Given exercise 1: In the article on big issues faced by stock transporters, how much does Tanami Transport estimate it spends each year on extra truck replacement and maintenance because of the roads?
Given exercise 2: Pick up the article on big issues faced by stock transporters right after its final sentence and keep writing.

── Passage shown ──

Features

Top 25: Big issues faced by stock transporters

Jon Condon and James Nason, 17/12/2013

 

During the compilation of profile articles on companies appearing in Beef Central’s Top 25 transporters feature, we asked contacts to nominate the one issue that Canberra or their respective State Governments could address that would improve the performance of their business.

Here’s a sample of some of the responses …

 

Condition of Central Australia’s dirt roads

Operations manager for Tanami Transport at Alice Springs, Mark Castagna, says the big issue that would help his business operations most would be improvement to Central Australia’s busier dirt roads.

For Tanami’s cattle operations, that mainly means the Plenty Highway and the Tanami Highway. The Plenty snakes across 500km from Alice Springs to Boulia, in far northwestern Queensland, while the Tanami heads basically the opposite direction, 1000km northwest to Halls Creek in WA. Both are key routes for the company’s stock business.  

“They are real bad, and getting worse – taking a huge toll on our trucks,” Mr Castagna told Beef Central.

“It’s unbelievable how much damage those roads cause to tyres, shock-absorbers and suspension. These trucks are built tough, but the roads are so rough that pieces like bonnet rubbers, radiator mounts and engine mounts just start falling off. It’s the constant corrugations and holes.”

He estimated Tanami Transport was spending $300,000 to $400,000 a year in additional replacement and maintenance on its trucks, due to the state of central Australia’s roads – over and above everyday wear-and-tear.

“The last transport run I did myself across the Plenty, it took me more than seven hours to do the 400km from Tobermorey to Alice. You ring up and complain and the government says, we got no money,” he said.

───
── Information provided ──

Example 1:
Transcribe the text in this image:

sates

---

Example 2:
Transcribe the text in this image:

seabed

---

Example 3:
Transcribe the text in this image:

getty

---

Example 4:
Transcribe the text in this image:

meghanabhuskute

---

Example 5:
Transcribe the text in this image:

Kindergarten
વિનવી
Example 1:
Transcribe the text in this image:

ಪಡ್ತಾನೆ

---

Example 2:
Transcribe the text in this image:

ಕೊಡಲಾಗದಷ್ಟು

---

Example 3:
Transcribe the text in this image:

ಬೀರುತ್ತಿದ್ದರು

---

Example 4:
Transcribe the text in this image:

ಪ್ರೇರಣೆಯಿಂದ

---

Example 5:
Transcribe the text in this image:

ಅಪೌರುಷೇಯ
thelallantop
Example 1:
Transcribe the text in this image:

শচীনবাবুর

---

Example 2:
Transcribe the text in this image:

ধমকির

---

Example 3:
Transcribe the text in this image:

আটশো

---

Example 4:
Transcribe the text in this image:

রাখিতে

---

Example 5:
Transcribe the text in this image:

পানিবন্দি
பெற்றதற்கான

───
── Information provided ──

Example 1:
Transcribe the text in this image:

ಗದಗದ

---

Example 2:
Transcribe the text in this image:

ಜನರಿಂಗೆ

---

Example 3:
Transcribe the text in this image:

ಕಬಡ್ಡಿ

───
── Information provided ──

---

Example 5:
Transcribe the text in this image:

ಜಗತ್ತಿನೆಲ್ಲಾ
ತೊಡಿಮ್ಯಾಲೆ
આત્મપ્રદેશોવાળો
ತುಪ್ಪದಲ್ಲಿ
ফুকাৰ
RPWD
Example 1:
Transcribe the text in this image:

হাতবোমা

───

Right answer 1: $300,000 to $400,000 a year, over and above everyday wear-and-tear.

Right answer 2:
 

Registration and cost to operate

Tony Richardson, from Richardson Bros based in Rutherford, NSW says the cost to operate in the livestock transport business is spiralling out of control.

“The broader community has no idea what registration costs are like. For somebody paying less than $1000 to register a ute, they may be surprised to learn that it costs $20,000 a year to register a B-double now, regardless of how heavily it is used during the year,” he said.

“Fuel costs are also making business very difficult. In a normal month for us, our fleet fuel bill is around $300,000.”

 

Uniform regulations between states

A number of operators touched on the pressing need for uniform national transport regulations around Australia.

Anthony Boyle, operations manager for Boyles Livestock Transport, Allansford, Vic said the completion of uniform national regulations from state to state would be a big start in lifting the livestock trucking sector’s efficiency.

“Currently there are different loading regulations, driving regulations and permit structures, and different access approval routes, which is a nightmare,” he said.

Rationalising that into a simple, easy-to-understand national system would be a huge advance for the industry, he said, because it was an industry that largely worked across multiple state boundaries.

Warren Perkins, general manager of StockTrans Transport based at Glen Innes, also nominated uniformity of regulations from state to state.

“Laws over weights and measures and rules and regulations vary from state to state, which is difficult for most livestock transporters that frequently visit two, three or more states as part of their operations,” he said.

“It would make a huge difference in efficiency if we could operate in every state under the same set of guidelines.”

“Where Queensland has volume loading, NSW has livestock loading, which is better than it was, but there’s still considerable room for improvement.”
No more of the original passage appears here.